## Problem
Revise the data starting at the line that has "pose: elev=207.8 azim=278.1" and ending with the line that has "Dot at: occluded", replacing "dist" with "distance" and leaving everything else unchanged. Omit the pictures from your answer.

## Dataset entries
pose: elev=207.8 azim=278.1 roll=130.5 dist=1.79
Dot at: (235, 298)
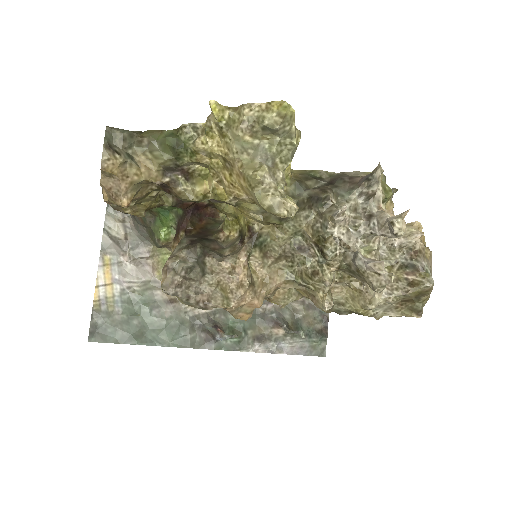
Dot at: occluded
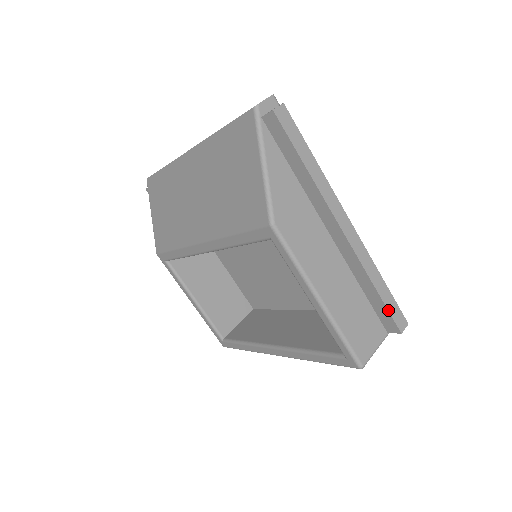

...

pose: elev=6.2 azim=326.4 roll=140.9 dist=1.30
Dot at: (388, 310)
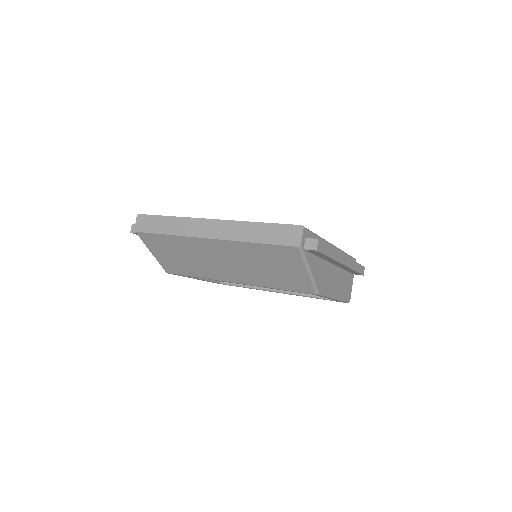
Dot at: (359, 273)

## Finished exercise
pose: elev=207.8 azim=278.1 roll=130.5 distance=1.79
Dot at: (235, 298)
Dot at: occluded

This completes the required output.